Los pequeños Kaiba, Ian y Garret nacieron con una enfermedad terminal e incurable que provoca el colapso de las vías respiratorias y puede causar la muerte. Gracias a una pequeña pieza de 3 centímetros impresa en 3D ya han superado sin problemas los tres años de vida. Un equipo de investigadores de la Universidad de Michigan desarrolló una férula personalizada para cada paciente que, una vez implantada, se adaptaba al crecimiento de cada niño facilitando la respiración.

La pieza, un cilindro que recuerda a un rulo de peluquería, rodea la tráquea y mantiene abierto el bronquio. Se trata de un ejemplo de impresión 4D, en la que los materiales utilizados son capaces de cambiar de forma con el tiempo; un sistema ideal para los más pequeños, donde el crecimiento puede jugar en su contra.

Órganos personalizados

Las prótesis son extensiones artificiales que reemplazan una parte del cuerpo perdida, una definición que encaja a la perfección con los órganos artificiales. La impresión de tejidos y órganos a la carta con materiales biocompatibles está bien probada en animales, y es sólo cuestión de tiempo que comienza a utilizarse con seres humanos.

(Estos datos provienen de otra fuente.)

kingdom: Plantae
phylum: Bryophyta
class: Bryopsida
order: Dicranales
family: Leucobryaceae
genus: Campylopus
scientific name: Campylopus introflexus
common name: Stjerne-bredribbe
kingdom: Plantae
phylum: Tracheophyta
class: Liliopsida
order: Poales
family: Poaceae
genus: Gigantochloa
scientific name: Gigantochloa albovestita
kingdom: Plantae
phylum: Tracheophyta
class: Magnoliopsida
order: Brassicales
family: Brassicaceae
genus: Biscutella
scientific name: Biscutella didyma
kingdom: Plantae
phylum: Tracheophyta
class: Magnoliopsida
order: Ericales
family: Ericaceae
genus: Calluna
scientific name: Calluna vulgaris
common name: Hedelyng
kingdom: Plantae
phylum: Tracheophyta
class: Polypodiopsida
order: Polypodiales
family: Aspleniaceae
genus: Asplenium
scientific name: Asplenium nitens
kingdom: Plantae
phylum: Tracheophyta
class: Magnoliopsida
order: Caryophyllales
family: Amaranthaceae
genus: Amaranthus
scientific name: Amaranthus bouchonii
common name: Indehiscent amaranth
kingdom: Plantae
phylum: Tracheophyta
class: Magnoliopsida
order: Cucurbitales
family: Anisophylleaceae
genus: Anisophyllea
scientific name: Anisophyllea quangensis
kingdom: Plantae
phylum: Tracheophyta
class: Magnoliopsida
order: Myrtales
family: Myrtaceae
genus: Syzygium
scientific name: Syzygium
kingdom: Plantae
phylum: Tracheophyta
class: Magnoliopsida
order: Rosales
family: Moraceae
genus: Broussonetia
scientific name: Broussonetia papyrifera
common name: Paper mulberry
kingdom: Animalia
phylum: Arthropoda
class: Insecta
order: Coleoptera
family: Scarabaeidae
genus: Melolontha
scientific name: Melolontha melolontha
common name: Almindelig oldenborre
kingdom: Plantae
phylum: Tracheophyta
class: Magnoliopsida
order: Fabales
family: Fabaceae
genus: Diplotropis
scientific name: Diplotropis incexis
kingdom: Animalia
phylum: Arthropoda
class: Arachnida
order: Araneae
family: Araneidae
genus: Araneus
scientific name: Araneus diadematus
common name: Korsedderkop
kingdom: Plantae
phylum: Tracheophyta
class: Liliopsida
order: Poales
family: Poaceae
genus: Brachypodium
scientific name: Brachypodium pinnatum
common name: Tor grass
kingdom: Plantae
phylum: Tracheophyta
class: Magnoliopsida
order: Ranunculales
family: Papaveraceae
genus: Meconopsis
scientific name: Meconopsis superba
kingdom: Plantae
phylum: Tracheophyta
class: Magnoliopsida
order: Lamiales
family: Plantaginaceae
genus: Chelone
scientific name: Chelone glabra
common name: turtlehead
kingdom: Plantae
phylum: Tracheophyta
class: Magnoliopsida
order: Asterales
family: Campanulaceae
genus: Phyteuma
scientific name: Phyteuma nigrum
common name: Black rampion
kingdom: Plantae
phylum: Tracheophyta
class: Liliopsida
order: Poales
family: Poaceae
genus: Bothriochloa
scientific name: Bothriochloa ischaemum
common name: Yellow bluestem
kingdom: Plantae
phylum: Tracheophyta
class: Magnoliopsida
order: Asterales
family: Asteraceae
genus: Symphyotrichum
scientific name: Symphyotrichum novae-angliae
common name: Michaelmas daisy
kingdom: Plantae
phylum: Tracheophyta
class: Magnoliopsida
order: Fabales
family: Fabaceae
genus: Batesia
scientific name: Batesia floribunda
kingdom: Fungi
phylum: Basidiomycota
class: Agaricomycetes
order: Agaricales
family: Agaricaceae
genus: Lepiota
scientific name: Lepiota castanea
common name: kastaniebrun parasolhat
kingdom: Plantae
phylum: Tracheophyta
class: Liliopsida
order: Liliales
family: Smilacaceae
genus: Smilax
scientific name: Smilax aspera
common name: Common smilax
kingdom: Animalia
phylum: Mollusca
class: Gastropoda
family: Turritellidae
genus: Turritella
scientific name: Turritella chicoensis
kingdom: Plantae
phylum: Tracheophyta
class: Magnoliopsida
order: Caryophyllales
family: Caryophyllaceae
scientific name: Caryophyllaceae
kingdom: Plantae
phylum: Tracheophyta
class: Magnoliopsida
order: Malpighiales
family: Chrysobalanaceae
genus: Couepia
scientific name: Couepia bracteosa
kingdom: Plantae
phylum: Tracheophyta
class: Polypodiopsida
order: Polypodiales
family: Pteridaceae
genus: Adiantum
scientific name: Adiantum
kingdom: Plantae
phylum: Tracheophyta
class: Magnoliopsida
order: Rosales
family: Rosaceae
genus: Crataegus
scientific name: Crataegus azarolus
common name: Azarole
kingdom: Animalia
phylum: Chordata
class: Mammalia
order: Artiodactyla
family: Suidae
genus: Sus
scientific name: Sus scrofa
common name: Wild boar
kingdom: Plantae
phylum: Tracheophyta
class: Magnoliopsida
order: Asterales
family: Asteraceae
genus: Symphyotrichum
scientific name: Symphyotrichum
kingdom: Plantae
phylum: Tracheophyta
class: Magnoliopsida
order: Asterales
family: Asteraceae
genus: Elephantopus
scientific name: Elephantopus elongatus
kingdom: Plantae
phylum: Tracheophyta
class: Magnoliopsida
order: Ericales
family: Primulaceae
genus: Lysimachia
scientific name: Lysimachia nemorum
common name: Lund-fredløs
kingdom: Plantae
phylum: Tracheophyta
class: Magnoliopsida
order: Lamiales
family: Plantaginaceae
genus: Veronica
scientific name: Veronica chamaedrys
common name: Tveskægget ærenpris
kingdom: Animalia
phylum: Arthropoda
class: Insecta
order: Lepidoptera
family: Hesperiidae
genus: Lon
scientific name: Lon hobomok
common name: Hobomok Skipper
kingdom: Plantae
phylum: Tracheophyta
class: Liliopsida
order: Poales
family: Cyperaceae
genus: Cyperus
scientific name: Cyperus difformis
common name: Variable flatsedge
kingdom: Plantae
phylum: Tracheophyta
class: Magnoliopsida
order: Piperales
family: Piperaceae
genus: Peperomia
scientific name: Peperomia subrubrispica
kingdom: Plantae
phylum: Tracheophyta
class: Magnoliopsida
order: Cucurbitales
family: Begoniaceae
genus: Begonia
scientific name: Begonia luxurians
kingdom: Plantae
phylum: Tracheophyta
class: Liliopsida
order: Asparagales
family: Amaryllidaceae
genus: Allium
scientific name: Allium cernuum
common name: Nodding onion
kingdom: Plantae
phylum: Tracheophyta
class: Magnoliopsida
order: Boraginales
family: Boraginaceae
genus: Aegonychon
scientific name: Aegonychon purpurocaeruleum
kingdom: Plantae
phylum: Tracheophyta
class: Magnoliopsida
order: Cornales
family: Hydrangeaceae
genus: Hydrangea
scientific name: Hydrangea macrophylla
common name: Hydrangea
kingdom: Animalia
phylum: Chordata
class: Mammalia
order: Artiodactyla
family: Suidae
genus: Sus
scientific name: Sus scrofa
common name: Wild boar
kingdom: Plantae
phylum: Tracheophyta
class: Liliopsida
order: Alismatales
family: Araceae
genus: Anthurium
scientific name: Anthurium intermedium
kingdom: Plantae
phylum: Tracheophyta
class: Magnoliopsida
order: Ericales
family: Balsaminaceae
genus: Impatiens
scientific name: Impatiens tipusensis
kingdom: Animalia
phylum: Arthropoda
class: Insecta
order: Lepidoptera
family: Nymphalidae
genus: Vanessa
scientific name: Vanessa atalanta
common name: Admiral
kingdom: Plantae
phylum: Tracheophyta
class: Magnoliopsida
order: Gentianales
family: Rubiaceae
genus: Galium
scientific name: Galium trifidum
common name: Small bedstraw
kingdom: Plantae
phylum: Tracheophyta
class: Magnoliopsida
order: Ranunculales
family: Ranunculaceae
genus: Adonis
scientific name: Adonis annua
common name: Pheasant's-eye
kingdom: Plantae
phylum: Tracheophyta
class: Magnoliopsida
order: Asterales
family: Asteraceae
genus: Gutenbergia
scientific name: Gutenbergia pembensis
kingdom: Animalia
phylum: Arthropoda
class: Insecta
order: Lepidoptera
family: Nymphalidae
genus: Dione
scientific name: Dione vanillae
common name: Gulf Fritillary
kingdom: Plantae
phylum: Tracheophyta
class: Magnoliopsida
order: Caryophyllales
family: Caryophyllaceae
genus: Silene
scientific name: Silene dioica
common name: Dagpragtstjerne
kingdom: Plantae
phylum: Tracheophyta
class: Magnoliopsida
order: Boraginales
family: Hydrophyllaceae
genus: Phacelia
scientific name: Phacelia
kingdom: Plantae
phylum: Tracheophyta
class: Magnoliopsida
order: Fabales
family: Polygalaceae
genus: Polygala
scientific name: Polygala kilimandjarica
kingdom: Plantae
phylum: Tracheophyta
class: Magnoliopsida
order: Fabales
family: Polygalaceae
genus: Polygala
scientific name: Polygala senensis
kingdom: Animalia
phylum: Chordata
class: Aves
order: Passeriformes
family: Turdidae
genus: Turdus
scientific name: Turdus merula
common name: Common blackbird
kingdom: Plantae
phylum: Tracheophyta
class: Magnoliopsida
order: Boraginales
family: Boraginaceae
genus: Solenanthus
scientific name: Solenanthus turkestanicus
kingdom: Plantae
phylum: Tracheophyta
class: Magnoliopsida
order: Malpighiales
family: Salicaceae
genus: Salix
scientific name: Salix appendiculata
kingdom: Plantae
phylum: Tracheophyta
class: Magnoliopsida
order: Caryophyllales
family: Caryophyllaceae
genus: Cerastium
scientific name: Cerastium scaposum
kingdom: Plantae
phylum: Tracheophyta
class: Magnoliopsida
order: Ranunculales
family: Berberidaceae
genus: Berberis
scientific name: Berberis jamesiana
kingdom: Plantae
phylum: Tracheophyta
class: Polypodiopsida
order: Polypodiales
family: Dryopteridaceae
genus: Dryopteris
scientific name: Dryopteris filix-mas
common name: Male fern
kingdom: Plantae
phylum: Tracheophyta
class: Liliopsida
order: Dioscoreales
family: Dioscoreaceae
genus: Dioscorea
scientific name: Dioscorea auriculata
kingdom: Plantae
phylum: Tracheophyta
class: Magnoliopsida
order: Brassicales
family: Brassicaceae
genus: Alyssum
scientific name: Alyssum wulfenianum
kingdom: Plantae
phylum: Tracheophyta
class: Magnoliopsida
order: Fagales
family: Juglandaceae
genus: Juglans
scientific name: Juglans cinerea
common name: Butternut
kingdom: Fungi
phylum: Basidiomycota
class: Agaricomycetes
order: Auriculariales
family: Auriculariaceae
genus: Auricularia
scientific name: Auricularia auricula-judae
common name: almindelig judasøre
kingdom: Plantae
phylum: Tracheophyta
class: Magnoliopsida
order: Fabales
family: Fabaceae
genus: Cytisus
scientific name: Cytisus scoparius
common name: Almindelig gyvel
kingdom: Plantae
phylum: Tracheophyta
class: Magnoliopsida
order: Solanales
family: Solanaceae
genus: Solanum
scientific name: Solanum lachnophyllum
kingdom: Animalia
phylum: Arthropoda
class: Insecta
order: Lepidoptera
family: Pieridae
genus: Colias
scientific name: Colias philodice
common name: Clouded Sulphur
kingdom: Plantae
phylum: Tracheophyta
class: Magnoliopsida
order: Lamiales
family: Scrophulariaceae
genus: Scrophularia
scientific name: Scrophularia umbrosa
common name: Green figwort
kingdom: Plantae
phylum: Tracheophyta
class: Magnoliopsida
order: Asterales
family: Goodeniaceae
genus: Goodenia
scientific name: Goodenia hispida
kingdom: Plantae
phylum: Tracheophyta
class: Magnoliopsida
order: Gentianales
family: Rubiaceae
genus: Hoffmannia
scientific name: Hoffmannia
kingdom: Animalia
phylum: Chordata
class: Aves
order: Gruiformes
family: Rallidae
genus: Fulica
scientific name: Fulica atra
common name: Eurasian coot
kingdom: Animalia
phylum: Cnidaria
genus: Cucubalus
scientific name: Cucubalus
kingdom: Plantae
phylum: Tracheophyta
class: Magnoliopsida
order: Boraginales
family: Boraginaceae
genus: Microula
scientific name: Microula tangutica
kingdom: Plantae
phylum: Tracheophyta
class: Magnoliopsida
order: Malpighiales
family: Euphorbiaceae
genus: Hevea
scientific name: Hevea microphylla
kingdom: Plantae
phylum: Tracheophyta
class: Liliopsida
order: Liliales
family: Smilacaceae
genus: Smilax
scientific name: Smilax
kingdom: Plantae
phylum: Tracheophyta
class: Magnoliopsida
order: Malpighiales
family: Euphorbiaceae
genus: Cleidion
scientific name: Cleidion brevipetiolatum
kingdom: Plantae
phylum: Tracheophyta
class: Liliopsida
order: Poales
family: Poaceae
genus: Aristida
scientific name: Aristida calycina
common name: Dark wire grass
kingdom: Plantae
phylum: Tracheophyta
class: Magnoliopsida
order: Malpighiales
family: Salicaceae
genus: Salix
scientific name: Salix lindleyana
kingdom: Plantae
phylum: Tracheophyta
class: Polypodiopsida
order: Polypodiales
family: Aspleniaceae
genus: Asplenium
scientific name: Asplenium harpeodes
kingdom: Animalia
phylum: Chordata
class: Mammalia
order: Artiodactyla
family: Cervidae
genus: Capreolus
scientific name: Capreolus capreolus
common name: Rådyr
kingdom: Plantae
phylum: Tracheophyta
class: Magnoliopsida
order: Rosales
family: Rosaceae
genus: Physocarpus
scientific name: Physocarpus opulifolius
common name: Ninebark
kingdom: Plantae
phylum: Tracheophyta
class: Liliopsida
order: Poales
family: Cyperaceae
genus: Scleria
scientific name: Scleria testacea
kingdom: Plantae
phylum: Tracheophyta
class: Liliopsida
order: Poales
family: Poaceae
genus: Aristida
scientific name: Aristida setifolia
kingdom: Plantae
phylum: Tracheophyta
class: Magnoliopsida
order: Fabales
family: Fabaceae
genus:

Anthony Atala, investigador y director del Instituto de Medicina Regenerativa Wake Forest de EEUU es uno de los grandes pioneros en este campo. Imprimir órganos no es muy diferente a imprimir objetos de plástico o cerámica, al menos en lo que a técnica se refiere. La gran diferencia está en la necesidad de encontrar materiales biocompatibles que puedan introducirse en el cuerpo humano sin causar problemas y que además sean estables a lo largo del tiempo. La solución más reciente de Atala pasa por crear una especie de ‘biotinta’ que, junto a los microcanales formados en la microestructura, genera el entorno ideal para que las células de alrededor crezcan y sobrevivan.

Exoesqueletos

Con 18 años, Nathan Copeland se lesionó la médula en un accidente. No perdió parte alguna de su cuerpo, pero sí el sentido del tacto. Una década después, un brazo robótico directamente conectado a su cerebro le ha permitido volver a sentir. La investigación, publicada este mismo mes en la revista ‘Science Translational Medicine’, presentó un nuevo tipo de prótesis no orientada a recuperar miembros amputados… sino sentidos dañados. Todo gracias a un brazo robótico que Nathan controla con la mente a través de microelectrodos implantados en su corteza somatosensorial.

Por otra parte, todos recordamos el ‘fail’ del exoesqueleto controlado por la mente que dio el saque inicial durante el Mundial de Fútbol de Brasil. Un traje robótico con más espectáculo que ciencia pero que recuerda que las prótesis de cuerpo entero también existen. Al otro lado del charco, el CSIC ha desarrollado junto a la empresa Marsi Bionic un exoesqueleto para ayudar a que los niños con atrofia muscular puedan andar. Esta tecnología española está fabricada con aluminio y titanio e intenta imitar el comportamiento natural del músculo y aportar la fuerza necesaria para el sostén del paciente. Un prodigio que requiere una inversión de 2 millones de euros que, según explicaba Ainhoa Iriberri en ‘El Español’, difícilmente llegará.